YOUR OBJECTIVE:
Repeat every entry in full. Match each line exactly.

INFORMATION:
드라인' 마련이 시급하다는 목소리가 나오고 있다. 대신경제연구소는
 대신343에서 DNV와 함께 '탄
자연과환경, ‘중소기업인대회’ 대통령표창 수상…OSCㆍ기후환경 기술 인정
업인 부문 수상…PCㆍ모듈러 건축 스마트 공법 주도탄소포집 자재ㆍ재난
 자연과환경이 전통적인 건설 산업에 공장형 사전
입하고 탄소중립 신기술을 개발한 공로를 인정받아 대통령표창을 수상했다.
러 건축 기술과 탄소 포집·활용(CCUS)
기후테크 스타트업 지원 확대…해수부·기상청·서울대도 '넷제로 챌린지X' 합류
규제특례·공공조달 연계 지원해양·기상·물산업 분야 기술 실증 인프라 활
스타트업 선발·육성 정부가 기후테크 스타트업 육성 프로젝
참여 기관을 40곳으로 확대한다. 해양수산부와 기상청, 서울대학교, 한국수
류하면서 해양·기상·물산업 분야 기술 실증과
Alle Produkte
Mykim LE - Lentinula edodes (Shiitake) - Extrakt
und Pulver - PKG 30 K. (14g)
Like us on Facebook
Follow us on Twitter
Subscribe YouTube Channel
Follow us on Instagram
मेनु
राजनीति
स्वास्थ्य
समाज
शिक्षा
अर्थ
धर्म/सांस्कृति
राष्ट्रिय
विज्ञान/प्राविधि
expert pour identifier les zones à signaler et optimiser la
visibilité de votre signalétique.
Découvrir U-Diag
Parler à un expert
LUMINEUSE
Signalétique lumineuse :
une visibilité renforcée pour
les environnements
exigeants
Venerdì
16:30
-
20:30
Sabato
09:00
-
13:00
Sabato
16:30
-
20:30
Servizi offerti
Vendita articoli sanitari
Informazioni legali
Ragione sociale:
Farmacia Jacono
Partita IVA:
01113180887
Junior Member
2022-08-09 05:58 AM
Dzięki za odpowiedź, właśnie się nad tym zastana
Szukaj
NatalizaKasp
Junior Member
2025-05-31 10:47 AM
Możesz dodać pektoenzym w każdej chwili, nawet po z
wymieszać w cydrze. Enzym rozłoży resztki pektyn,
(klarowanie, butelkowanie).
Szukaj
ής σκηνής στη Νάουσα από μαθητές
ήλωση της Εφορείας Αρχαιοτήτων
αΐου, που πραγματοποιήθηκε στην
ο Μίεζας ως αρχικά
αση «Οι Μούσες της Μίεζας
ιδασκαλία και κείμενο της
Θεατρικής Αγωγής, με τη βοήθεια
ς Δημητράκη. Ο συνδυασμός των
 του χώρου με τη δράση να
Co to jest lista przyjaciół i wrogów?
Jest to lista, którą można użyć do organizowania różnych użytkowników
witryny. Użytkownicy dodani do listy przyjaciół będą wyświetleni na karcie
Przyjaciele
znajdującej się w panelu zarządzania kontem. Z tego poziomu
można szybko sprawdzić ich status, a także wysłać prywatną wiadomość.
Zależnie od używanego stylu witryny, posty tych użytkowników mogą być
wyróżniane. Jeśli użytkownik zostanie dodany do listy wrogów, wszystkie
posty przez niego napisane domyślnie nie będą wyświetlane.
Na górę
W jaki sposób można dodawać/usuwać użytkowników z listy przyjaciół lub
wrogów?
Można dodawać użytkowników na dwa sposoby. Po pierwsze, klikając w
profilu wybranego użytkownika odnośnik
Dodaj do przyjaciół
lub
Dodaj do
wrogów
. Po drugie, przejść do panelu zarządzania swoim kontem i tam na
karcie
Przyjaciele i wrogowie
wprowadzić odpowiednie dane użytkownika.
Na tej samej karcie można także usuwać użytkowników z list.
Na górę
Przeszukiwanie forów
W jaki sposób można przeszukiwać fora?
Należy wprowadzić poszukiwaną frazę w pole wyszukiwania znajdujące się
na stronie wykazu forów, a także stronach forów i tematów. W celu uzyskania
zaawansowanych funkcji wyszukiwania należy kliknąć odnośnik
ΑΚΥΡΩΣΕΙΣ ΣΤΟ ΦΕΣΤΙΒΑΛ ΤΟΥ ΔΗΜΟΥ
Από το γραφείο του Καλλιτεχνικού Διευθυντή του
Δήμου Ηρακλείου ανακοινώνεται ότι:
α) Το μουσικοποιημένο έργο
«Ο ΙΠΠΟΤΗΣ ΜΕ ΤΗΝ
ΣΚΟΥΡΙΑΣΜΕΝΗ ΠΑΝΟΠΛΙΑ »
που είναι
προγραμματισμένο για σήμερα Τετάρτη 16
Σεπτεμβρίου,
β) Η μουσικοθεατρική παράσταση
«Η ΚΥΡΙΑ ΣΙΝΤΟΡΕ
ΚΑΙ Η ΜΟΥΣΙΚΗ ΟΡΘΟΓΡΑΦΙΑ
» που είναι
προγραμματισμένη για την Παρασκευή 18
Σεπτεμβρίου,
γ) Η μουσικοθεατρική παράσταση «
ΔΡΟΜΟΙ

RESPONSE AREA:
드라인' 마련이 시급하다는 목소리가 나오고 있다. 대신경제연구소는
 대신343에서 DNV와 함께 '탄
자연과환경, ‘중소기업인대회’ 대통령표창 수상…OSCㆍ기후환경 기술 인정
업인 부문 수상…PCㆍ모듈러 건축 스마트 공법 주도탄소포집 자재ㆍ재난
 자연과환경이 전통적인 건설 산업에 공장형 사전
입하고 탄소중립 신기술을 개발한 공로를 인정받아 대통령표창을 수상했다.
러 건축 기술과 탄소 포집·활용(CCUS)
기후테크 스타트업 지원 확대…해수부·기상청·서울대도 '넷제로 챌린지X' 합류
규제특례·공공조달 연계 지원해양·기상·물산업 분야 기술 실증 인프라 활
스타트업 선발·육성 정부가 기후테크 스타트업 육성 프로젝
참여 기관을 40곳으로 확대한다. 해양수산부와 기상청, 서울대학교, 한국수
류하면서 해양·기상·물산업 분야 기술 실증과
Alle Produkte
Mykim LE - Lentinula edodes (Shiitake) - Extrakt
und Pulver - PKG 30 K. (14g)
Like us on Facebook
Follow us on Twitter
Subscribe YouTube Channel
Follow us on Instagram
मेनु
राजनीति
स्वास्थ्य
समाज
शिक्षा
अर्थ
धर्म/सांस्कृति
राष्ट्रिय
विज्ञान/प्राविधि
expert pour identifier les zones à signaler et optimiser la
visibilité de votre signalétique.
Découvrir U-Diag
Parler à un expert
LUMINEUSE
Signalétique lumineuse :
une visibilité renforcée pour
les environnements
exigeants
Venerdì
16:30
-
20:30
Sabato
09:00
-
13:00
Sabato
16:30
-
20:30
Servizi offerti
Vendita articoli sanitari
Informazioni legali
Ragione sociale:
Farmacia Jacono
Partita IVA:
01113180887
Junior Member
2022-08-09 05:58 AM
Dzięki za odpowiedź, właśnie się nad tym zastana
Szukaj
NatalizaKasp
Junior Member
2025-05-31 10:47 AM
Możesz dodać pektoenzym w każdej chwili, nawet po z
wymieszać w cydrze. Enzym rozłoży resztki pektyn,
(klarowanie, butelkowanie).
Szukaj
ής σκηνής στη Νάουσα από μαθητές
ήλωση της Εφορείας Αρχαιοτήτων
αΐου, που πραγματοποιήθηκε στην
ο Μίεζας ως αρχικά
αση «Οι Μούσες της Μίεζας
ιδασκαλία και κείμενο της
Θεατρικής Αγωγής, με τη βοήθεια
ς Δημητράκη. Ο συνδυασμός των
 του χώρου με τη δράση να
Co to jest lista przyjaciół i wrogów?
Jest to lista, którą można użyć do organizowania różnych użytkowników
witryny. Użytkownicy dodani do listy przyjaciół będą wyświetleni na karcie
Przyjaciele
znajdującej się w panelu zarządzania kontem. Z tego poziomu
można szybko sprawdzić ich status, a także wysłać prywatną wiadomość.
Zależnie od używanego stylu witryny, posty tych użytkowników mogą być
wyróżniane. Jeśli użytkownik zostanie dodany do listy wrogów, wszystkie
posty przez niego napisane domyślnie nie będą wyświetlane.
Na górę
W jaki sposób można dodawać/usuwać użytkowników z listy przyjaciół lub
wrogów?
Można dodawać użytkowników na dwa sposoby. Po pierwsze, klikając w
profilu wybranego użytkownika odnośnik
Dodaj do przyjaciół
lub
Dodaj do
wrogów
. Po drugie, przejść do panelu zarządzania swoim kontem i tam na
karcie
Przyjaciele i wrogowie
wprowadzić odpowiednie dane użytkownika.
Na tej samej karcie można także usuwać użytkowników z list.
Na górę
Przeszukiwanie forów
W jaki sposób można przeszukiwać fora?
Należy wprowadzić poszukiwaną frazę w pole wyszukiwania znajdujące się
na stronie wykazu forów, a także stronach forów i tematów. W celu uzyskania
zaawansowanych funkcji wyszukiwania należy kliknąć odnośnik
ΑΚΥΡΩΣΕΙΣ ΣΤΟ ΦΕΣΤΙΒΑΛ ΤΟΥ ΔΗΜΟΥ
Από το γραφείο του Καλλιτεχνικού Διευθυντή του
Δήμου Ηρακλείου ανακοινώνεται ότι:
α) Το μουσικοποιημένο έργο
«Ο ΙΠΠΟΤΗΣ ΜΕ ΤΗΝ
ΣΚΟΥΡΙΑΣΜΕΝΗ ΠΑΝΟΠΛΙΑ »
που είναι
προγραμματισμένο για σήμερα Τετάρτη 16
Σεπτεμβρίου,
β) Η μουσικοθεατρική παράσταση
«Η ΚΥΡΙΑ ΣΙΝΤΟΡΕ
ΚΑΙ Η ΜΟΥΣΙΚΗ ΟΡΘΟΓΡΑΦΙΑ
» που είναι
προγραμματισμένη για την Παρασκευή 18
Σεπτεμβρίου,
γ) Η μουσικοθεατρική παράσταση «
ΔΡΟΜΟΙ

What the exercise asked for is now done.